WLAN positioning methods and supporting learning technologies for mobile platforms
Location technologies constitute an essential component of systems design for autonomous operations and control. The Global Positioning System (GPS) works well in outdoor areas, but the satellite signals are not strong enough to penetrate inside most indoor environments. As a result, a new strain of indoor positioning technologies that make use of 802.11 Wireless LANs (WLAN) appeared. Contemporary WLAN positioning methods maintain a database of location fingerprints, which is used to identify the most likely match of incoming signal data with those preliminary surveyed and saved in the database. An issue with these systems, however, is the operation robustness and computational complexity, which is the subject of the proposed research. WLAN is not designed for positioning and access points are often not available which may disrupt operation. Also conventional WLAN-based algorithms are computationally very heavy for deployment on mobile devices. Thus a thorough investigation of these aspects along with possible solutions will enhance the research in this area.

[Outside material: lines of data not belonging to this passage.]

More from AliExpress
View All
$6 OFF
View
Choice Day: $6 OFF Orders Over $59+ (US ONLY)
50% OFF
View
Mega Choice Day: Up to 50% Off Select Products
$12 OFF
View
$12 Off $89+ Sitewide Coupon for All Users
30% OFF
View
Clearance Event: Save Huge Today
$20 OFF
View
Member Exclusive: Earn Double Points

Another important aspect of the proposed research is the accessibility of testbed platforms. Positioning research requires routine hardware and software installations, which make affordable platform selection actual in the community. Responding to this need, this proposal investigates a remote experimentation technique to broaden accessibility and sharing of platforms between researchers. As another benefit of remote experimentation is the applicability of the approach to education by enabling remote lab installations. Today's electrical and computer engineering graduates need marketable skills to work with electronic devices. Hands-on experiments prepare students to deal with real-world problems and help to efficiently digest theoretical concepts and relate those to practical tasks. However, shortage of equipment, high costs, and the lack of human resources for laboratory maintenance and assistance decrease the implementation capacity of the hands-on training laboratories. In addition, experimental equipment at many sites is typically underutilized. Thus, remote laboratories accessible through the Internet can resolve cost and efficient exploitation constraints as they can be used at flexible times and from various locations.